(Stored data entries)
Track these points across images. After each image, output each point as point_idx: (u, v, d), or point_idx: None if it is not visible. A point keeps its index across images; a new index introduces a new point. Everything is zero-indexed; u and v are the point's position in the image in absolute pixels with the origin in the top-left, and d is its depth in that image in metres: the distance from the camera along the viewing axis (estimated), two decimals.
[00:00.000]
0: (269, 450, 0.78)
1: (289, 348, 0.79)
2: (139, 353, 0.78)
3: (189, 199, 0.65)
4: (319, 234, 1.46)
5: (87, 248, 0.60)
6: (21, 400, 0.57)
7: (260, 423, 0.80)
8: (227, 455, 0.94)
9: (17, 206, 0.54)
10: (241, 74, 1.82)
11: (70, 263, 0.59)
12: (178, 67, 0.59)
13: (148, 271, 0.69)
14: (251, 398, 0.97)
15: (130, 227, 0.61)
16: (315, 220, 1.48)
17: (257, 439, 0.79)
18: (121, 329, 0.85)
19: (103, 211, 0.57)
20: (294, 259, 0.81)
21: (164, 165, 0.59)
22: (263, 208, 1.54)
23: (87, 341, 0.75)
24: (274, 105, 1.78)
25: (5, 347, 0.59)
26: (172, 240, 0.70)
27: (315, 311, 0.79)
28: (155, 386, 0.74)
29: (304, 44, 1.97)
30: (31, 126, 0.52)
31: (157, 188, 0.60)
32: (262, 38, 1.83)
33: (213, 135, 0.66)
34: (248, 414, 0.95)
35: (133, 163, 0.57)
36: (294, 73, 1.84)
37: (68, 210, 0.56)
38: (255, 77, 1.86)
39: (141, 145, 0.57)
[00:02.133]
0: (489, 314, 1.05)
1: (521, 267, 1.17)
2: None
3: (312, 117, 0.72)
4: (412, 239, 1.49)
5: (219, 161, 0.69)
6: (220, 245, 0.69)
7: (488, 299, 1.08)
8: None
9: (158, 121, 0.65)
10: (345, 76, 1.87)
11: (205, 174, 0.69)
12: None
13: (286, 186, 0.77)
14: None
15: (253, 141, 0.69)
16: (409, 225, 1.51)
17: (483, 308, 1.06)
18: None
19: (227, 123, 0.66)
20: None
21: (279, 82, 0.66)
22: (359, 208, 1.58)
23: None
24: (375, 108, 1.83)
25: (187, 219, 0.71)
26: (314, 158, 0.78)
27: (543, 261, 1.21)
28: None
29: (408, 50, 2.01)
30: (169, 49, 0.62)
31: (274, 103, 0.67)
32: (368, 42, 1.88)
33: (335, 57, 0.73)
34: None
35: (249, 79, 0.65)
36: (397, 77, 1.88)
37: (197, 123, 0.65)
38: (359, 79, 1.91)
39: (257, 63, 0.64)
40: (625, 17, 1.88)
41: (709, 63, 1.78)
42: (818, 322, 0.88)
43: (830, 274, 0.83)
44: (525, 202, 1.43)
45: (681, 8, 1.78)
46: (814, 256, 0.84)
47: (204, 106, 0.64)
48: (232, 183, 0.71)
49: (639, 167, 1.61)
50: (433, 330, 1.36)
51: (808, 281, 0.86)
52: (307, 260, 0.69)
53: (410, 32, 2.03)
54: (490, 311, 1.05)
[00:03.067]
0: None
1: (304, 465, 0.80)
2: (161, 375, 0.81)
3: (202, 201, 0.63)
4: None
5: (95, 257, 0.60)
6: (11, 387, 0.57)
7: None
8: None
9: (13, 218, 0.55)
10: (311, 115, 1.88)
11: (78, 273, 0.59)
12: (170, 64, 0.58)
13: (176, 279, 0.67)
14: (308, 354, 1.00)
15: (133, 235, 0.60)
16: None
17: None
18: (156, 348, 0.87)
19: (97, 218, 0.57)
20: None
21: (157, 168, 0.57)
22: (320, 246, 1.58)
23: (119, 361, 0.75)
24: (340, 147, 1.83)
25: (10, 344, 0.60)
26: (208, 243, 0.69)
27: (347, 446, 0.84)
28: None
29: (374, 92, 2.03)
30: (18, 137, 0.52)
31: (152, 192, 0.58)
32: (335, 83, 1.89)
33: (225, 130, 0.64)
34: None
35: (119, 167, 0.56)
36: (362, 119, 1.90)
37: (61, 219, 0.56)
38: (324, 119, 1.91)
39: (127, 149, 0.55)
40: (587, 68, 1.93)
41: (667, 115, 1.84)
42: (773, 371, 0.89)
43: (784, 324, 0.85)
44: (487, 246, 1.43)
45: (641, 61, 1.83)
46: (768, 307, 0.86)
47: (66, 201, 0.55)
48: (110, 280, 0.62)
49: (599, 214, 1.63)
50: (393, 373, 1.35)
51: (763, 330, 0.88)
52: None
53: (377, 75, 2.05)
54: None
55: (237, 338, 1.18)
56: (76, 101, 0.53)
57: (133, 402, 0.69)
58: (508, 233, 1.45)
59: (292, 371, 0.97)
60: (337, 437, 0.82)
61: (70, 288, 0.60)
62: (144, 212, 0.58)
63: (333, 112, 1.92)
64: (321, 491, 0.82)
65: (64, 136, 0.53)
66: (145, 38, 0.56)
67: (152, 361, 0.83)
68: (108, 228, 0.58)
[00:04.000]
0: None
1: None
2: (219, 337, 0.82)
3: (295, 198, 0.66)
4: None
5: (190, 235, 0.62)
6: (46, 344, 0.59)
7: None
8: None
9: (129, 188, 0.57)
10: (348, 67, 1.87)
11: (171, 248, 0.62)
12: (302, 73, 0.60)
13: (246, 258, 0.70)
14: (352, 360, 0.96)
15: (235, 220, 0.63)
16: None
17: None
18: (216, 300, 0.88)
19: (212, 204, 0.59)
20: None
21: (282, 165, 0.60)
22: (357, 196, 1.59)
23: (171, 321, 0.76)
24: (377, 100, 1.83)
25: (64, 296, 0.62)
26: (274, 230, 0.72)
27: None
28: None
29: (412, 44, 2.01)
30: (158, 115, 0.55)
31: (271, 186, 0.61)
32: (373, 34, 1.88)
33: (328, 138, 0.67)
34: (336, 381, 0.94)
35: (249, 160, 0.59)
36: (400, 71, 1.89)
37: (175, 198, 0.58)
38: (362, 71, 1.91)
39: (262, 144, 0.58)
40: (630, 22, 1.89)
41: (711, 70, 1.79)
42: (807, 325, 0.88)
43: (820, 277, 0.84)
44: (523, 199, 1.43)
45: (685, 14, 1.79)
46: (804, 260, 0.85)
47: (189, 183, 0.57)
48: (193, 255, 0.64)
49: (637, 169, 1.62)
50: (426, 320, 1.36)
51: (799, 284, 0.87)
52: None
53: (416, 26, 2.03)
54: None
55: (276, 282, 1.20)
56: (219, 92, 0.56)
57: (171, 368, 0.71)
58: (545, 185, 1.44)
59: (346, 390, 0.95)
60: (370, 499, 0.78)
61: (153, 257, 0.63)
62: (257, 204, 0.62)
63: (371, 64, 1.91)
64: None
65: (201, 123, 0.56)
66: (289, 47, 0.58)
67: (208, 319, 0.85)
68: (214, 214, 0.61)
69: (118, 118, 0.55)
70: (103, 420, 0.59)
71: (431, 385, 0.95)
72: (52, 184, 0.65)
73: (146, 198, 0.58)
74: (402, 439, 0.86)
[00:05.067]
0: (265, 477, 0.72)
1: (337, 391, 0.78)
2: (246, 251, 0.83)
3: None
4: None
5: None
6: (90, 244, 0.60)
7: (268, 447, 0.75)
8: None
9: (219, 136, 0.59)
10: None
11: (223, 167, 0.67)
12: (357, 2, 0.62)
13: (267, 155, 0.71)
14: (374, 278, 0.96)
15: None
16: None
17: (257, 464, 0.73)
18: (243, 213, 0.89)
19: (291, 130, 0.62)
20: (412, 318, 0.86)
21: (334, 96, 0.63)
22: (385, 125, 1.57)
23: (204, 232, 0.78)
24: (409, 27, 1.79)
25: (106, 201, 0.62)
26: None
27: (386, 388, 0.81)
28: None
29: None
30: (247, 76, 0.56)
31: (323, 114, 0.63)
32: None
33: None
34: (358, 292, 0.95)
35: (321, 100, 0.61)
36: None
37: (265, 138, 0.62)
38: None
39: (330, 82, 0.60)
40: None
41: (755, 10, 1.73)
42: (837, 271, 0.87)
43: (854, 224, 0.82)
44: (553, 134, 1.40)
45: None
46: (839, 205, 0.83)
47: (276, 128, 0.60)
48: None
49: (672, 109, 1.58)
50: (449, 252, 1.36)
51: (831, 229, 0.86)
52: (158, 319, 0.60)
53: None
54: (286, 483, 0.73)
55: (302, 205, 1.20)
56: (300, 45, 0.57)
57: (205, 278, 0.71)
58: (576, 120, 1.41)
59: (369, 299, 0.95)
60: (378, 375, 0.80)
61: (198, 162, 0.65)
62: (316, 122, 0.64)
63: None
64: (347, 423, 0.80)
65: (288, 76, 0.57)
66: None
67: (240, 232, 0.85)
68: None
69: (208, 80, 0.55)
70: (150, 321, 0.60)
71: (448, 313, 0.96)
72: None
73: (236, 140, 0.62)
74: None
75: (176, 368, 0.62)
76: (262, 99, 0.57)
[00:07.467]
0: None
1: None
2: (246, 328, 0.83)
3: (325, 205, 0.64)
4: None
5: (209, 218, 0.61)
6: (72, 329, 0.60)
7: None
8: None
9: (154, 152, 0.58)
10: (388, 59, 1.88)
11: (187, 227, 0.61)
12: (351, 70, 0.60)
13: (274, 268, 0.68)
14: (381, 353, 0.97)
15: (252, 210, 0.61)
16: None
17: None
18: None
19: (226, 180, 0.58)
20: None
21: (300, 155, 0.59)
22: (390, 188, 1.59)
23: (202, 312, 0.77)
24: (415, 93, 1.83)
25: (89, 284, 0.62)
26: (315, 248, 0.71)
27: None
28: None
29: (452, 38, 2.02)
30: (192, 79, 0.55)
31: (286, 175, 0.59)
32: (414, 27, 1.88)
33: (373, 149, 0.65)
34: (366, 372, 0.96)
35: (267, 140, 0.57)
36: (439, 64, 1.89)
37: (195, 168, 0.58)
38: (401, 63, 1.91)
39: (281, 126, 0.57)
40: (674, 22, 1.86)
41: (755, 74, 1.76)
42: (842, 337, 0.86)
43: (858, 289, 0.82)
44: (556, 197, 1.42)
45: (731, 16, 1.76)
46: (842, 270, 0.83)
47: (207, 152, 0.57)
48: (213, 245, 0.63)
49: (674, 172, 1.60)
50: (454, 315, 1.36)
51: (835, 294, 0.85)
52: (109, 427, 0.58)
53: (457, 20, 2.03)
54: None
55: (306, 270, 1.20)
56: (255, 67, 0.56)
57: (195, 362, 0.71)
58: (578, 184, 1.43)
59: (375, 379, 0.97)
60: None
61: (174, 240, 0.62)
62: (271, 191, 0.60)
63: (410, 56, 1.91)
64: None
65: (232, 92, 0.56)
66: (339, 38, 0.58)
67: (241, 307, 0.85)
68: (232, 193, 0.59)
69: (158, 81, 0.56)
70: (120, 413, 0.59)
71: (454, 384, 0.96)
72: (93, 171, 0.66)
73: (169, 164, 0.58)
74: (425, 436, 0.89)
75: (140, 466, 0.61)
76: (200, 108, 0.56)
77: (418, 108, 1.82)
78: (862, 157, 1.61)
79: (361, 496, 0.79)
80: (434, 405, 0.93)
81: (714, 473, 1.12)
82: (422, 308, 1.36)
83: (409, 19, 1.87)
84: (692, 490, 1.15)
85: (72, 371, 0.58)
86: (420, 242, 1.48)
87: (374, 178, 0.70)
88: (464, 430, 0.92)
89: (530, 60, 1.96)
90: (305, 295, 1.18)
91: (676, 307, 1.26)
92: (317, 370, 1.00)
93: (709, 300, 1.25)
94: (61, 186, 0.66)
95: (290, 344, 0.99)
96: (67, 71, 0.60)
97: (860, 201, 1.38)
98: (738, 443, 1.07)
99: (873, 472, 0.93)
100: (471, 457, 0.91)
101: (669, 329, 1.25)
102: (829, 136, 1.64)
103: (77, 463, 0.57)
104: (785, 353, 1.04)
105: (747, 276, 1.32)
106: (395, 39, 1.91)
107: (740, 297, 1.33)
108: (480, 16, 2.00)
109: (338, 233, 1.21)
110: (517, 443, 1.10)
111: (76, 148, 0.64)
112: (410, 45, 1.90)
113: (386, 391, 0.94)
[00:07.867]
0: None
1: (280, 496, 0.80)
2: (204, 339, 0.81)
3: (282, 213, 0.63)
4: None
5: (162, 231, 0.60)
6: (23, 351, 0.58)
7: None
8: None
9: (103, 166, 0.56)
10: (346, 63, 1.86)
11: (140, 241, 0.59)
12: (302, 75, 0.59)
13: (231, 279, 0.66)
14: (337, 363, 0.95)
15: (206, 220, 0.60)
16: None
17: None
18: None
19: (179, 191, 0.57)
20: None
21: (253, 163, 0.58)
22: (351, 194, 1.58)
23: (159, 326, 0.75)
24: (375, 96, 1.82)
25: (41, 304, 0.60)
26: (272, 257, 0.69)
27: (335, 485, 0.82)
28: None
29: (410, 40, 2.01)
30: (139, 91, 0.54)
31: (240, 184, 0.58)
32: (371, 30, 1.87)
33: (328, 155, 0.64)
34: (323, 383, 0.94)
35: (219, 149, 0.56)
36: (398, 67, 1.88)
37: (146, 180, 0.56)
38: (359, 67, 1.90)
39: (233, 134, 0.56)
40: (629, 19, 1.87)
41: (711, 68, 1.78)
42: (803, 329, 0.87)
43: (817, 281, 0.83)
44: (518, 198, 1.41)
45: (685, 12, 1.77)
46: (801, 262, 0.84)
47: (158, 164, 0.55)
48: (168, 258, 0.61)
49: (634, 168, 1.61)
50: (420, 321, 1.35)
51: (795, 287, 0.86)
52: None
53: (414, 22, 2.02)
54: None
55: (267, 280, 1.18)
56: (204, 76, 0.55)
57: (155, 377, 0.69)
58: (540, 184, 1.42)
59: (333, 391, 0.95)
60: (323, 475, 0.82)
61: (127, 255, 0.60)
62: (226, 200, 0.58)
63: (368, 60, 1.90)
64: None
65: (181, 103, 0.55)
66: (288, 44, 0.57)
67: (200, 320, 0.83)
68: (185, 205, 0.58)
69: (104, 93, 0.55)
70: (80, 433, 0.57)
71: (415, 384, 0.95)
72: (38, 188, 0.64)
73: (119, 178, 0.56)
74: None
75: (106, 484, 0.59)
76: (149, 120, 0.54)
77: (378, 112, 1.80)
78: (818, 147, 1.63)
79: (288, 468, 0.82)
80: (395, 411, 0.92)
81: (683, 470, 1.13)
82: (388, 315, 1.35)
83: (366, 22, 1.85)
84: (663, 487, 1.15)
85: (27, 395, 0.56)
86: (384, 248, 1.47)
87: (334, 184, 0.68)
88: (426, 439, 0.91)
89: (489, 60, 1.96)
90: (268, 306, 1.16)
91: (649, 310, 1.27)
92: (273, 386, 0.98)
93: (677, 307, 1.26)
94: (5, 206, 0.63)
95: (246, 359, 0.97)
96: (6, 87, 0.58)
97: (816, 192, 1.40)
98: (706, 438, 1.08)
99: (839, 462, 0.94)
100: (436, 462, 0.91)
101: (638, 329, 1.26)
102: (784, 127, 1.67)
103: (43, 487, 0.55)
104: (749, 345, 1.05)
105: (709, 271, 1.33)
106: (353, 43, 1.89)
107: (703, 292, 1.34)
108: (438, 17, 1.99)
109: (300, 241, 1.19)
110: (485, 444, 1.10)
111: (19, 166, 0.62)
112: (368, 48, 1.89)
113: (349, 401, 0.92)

## Exercise goal
The answer should consist solely of the lines from the first line above through the one with "10: (241, 74, 1.82)", both included, repeated exactly.

## Response
Track these points across images. After each image, output each point as point_idx: (u, v, d), or point_idx: None if it is not visible. A point keeps its index across images; a new index introduces a new point. Everything is zero-indexed; u and v are the point's position in the image in absolute pixels with the origin in the top-left, and d is its depth in that image in metres: the distance from the camera along the viewing axis (estimated), two decimals.
[00:00.000]
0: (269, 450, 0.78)
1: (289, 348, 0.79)
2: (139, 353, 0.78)
3: (189, 199, 0.65)
4: (319, 234, 1.46)
5: (87, 248, 0.60)
6: (21, 400, 0.57)
7: (260, 423, 0.80)
8: (227, 455, 0.94)
9: (17, 206, 0.54)
10: (241, 74, 1.82)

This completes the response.